I’m sitting on the edge of the top of the world. My feet sway back and forth above details too small to even describe. Central Park looks almost small from up here. The Empire State Building stands strong under my feet and yet I fear it may sway from the slightest pressure. I lean my head back and take a deep breath. The silence is peaceful, calming. Then in the back of my mind, I hear one word “jump”.
I don’t want to. They say it’s my time and yet everything in my body fights against what I must do. I asked the officials to give me a moment to myself before I do what must be done. I quietly begin to sing to myself, “Happy birthday to you, you know what to do. Happy birthday dear young one, your time’s almost through.” The melody of a once cheerful song echoed in my mind, its words now turned dark.

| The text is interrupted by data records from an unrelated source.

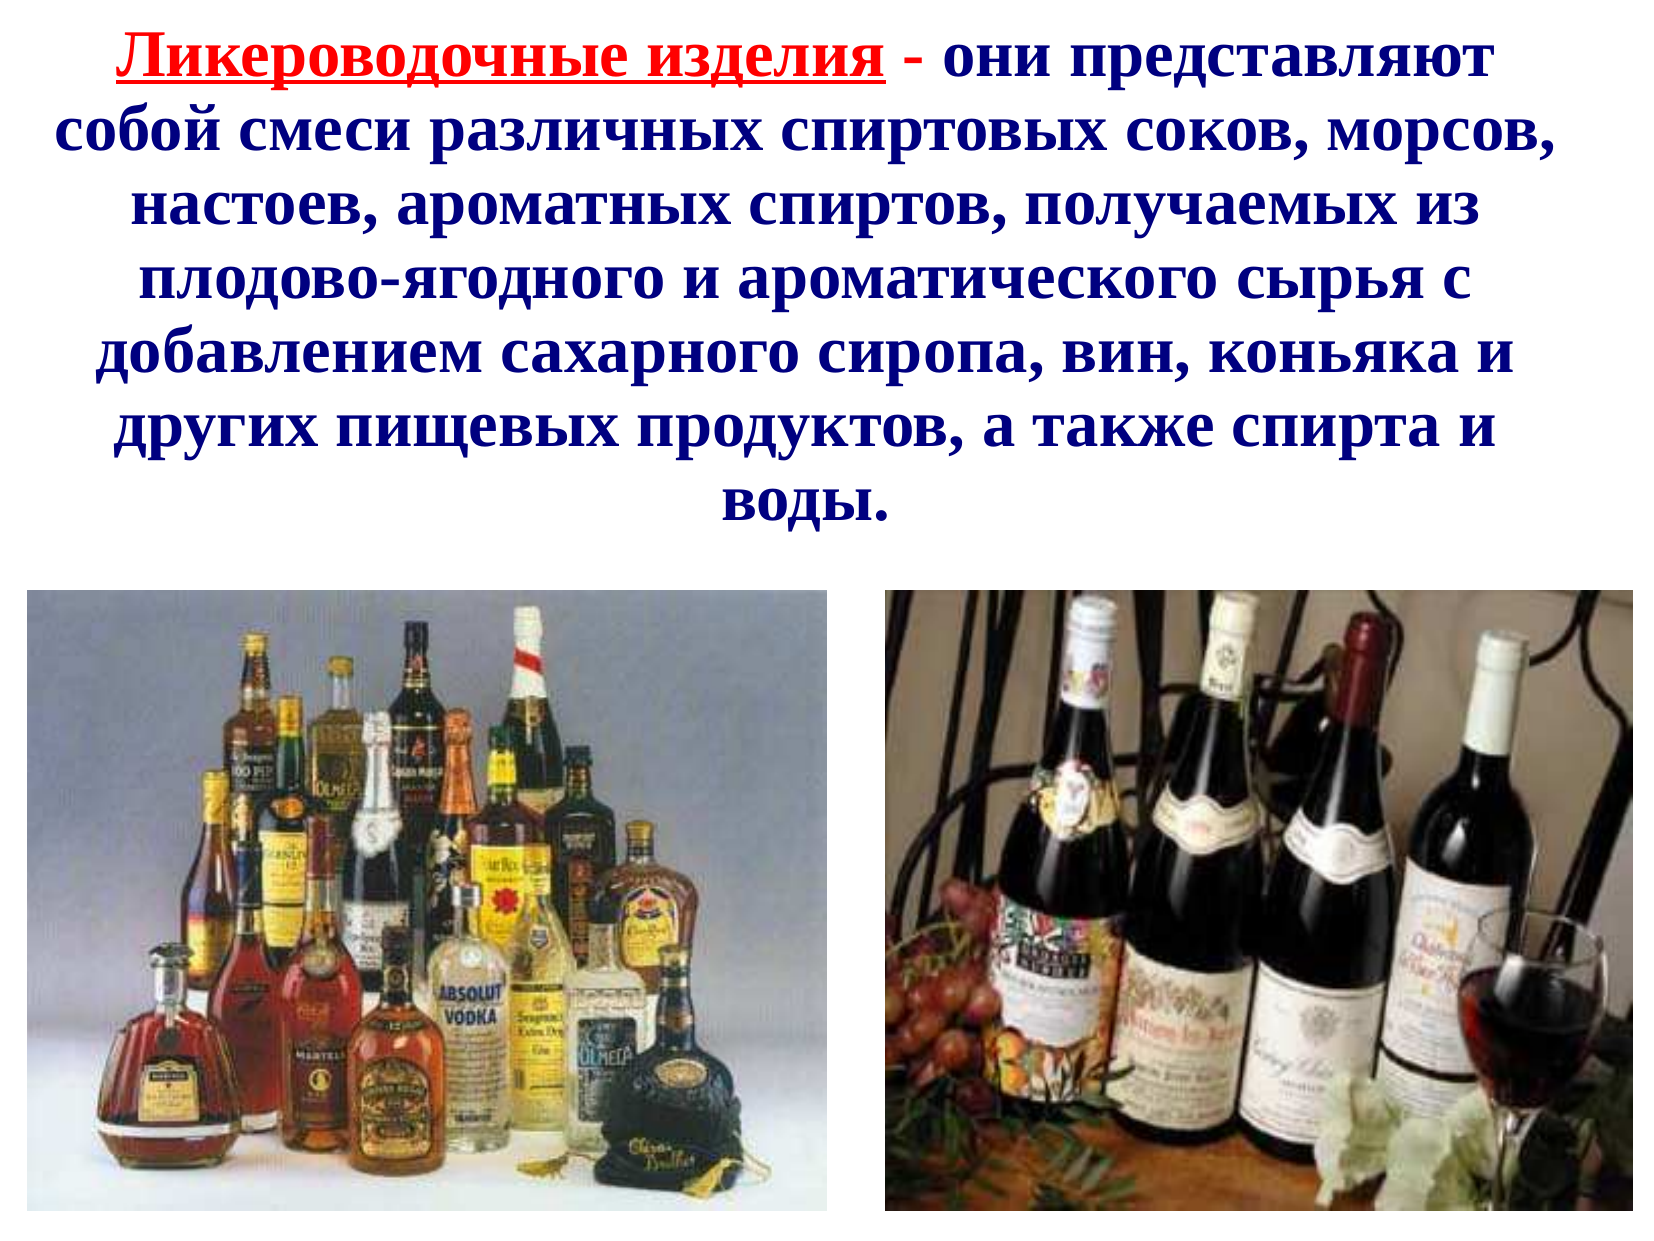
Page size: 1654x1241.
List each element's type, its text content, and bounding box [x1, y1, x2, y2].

title Ликероводочные изделия - они представляют собой смеси различных спиртовых соков, морсов, настоев, ароматных спиртов, получаемых из плодово-ягодного и ароматического сырья с добавлением сахарного сиропа, вин, коньяка и других пищевых продуктов, а также спирта и воды. [19, 0, 1593, 711]
text_box [885, 590, 1633, 1211]
text_box [27, 590, 827, 1211]
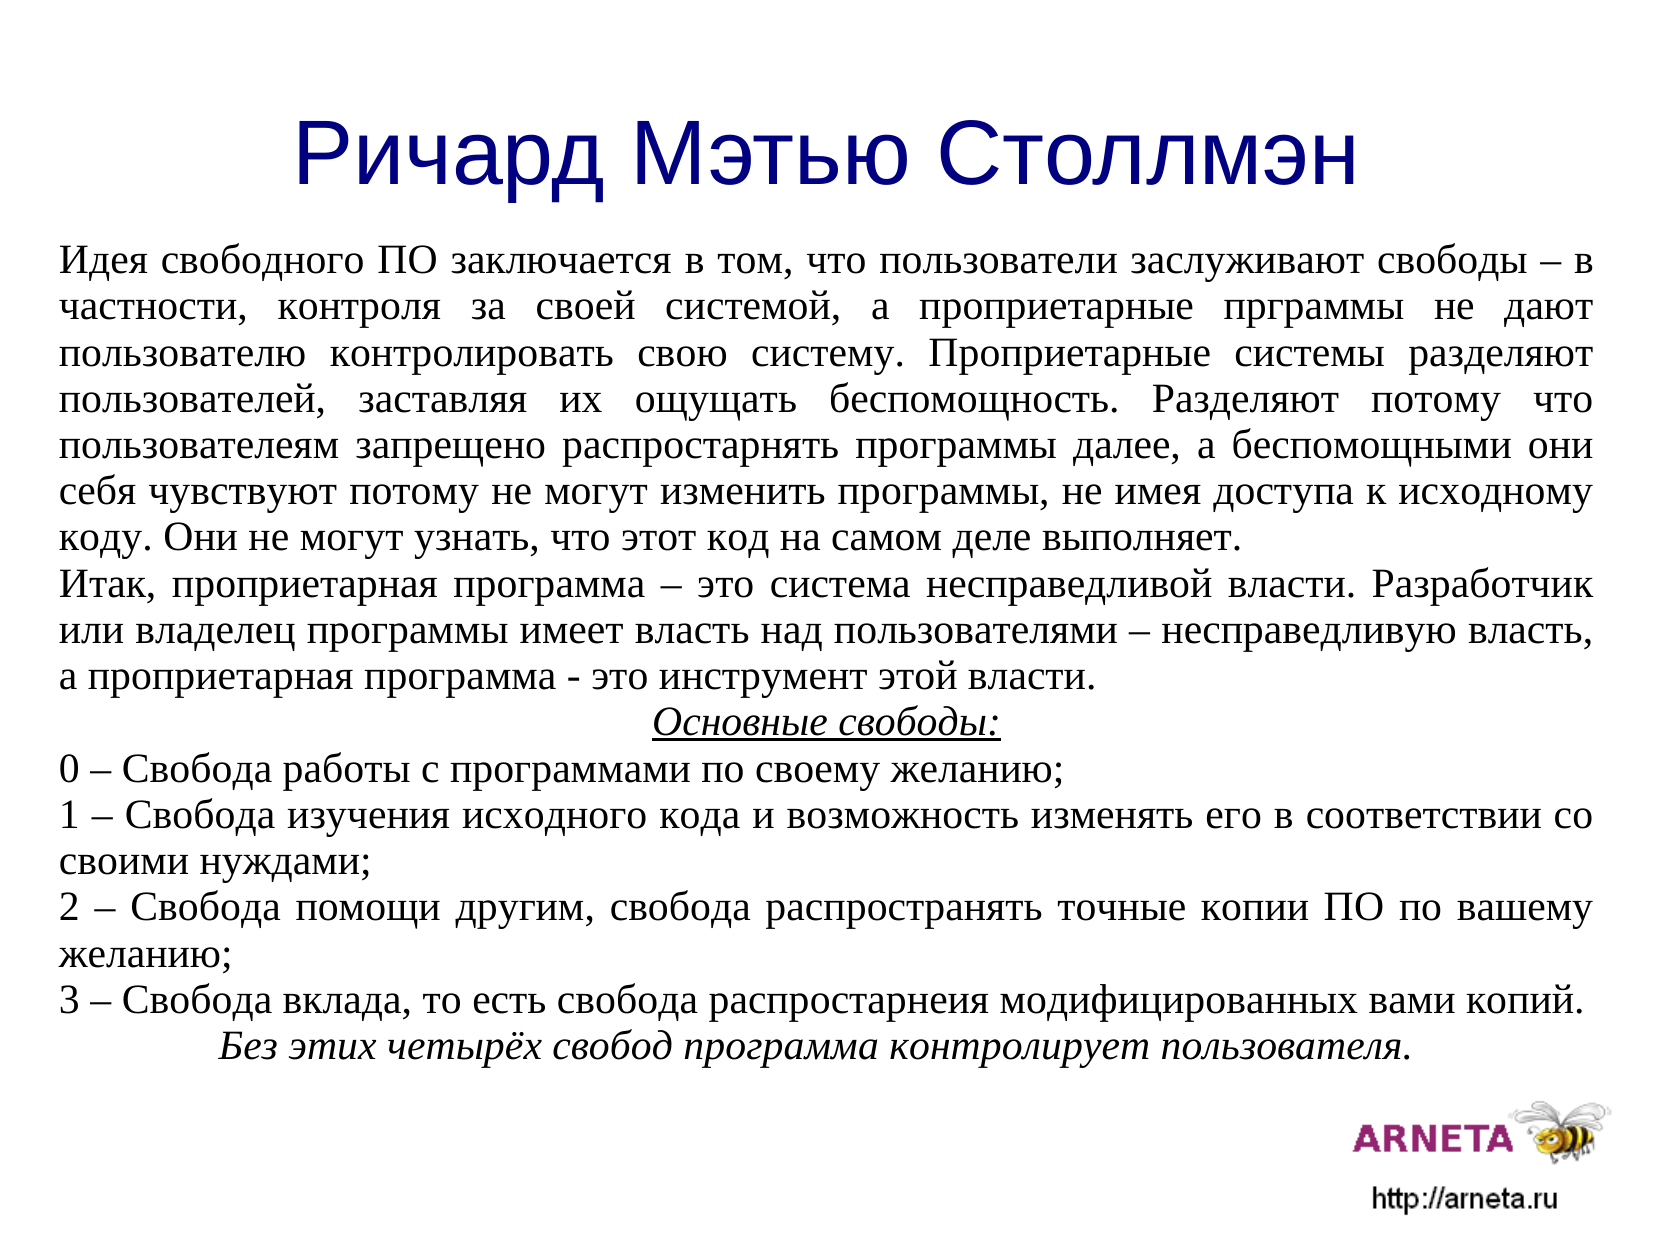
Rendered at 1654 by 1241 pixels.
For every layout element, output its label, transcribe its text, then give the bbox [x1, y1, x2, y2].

text_box Идея свободного ПО заключается в том, что пользователи заслуживают свободы – в частности, контроля за своей системой, а проприетарные прграммы не дают пользователю контролировать свою систему. Проприетарные системы разделяют пользователей, заставляя их ощущать беспомощность. Разделяют потому что пользователеям запрещено распростарнять программы далее, а беспомощными они себя чувствуют потому не могут изменить программы, не имея доступа к исходному коду. Они не могут узнать, что этот код на самом деле выполняет. Итак, проприетарная программа – это система несправедливой власти. Разработчик или владелец программы имеет власть над пользователями – несправедливую власть, а проприетарная программа - это инструмент этой власти. Основные свободы: 0 – Свобода работы с программами по своему желанию; 1 – Свобода изучения исходного кода и возможность изменять его в соответствии со своими нуждами; 2 – Свобода помощи другим, свобода распространять точные копии ПО по вашему желанию; 3 – Свобода вклада, то есть свобода распростарнеия модифицированных вами копий. Без этих четырёх свобод программа контролирует пользователя. [59, 236, 1595, 1083]
picture [1328, 1092, 1640, 1223]
title Ричард Мэтью Столлмэн [82, 49, 1571, 236]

People don’t sing this song normally, the regular happy birthday song is still used, but on your 30th birthday, if you haven’t done something useful with your life, they ask that you remove yourself and make room for newer minds. Then, and only then, have I heard that version of the song is sung. Again I hear the word in the background of my thoughts, “jump”. I want to turn it off, the chip in my neck lets them know when I have jumped and until then, releases reminders. I don’t want to go, I could have made something of myself. I could have- I would have-.
It’s too late. The chip speaks again louder this time. I bring myself to my feet, knees shaking. The fiery sun seems to scorch my skin and yet my dizziness is not from the heat. I take a step towards the ledge they have designated as the last place I shall stand. I take a steadying breath and let my mind go silent. A single tear falls down my cheek and I take a step forward.